From the entries, return every line where the string "Guarantee" shows up.

=== Section Start ===

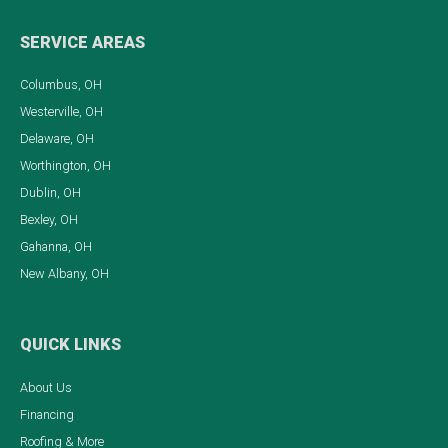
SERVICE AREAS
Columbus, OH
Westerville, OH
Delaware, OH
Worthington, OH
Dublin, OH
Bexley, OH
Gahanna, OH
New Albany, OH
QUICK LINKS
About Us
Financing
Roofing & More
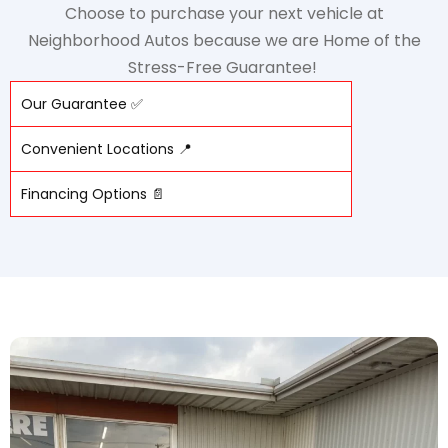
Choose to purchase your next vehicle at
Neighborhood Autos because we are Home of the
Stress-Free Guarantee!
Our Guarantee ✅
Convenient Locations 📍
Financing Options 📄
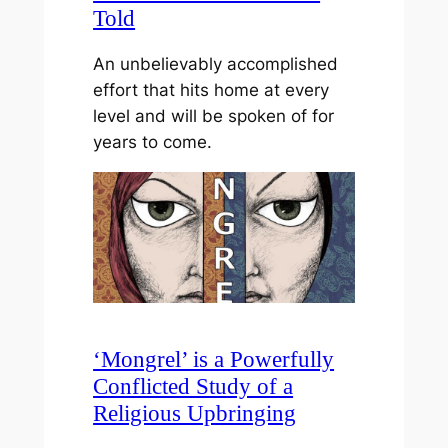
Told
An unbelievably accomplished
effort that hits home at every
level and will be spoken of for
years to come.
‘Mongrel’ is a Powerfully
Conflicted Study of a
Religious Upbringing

=== Section End ===

**Output below**
Stress-Free Guarantee!
Our Guarantee ✅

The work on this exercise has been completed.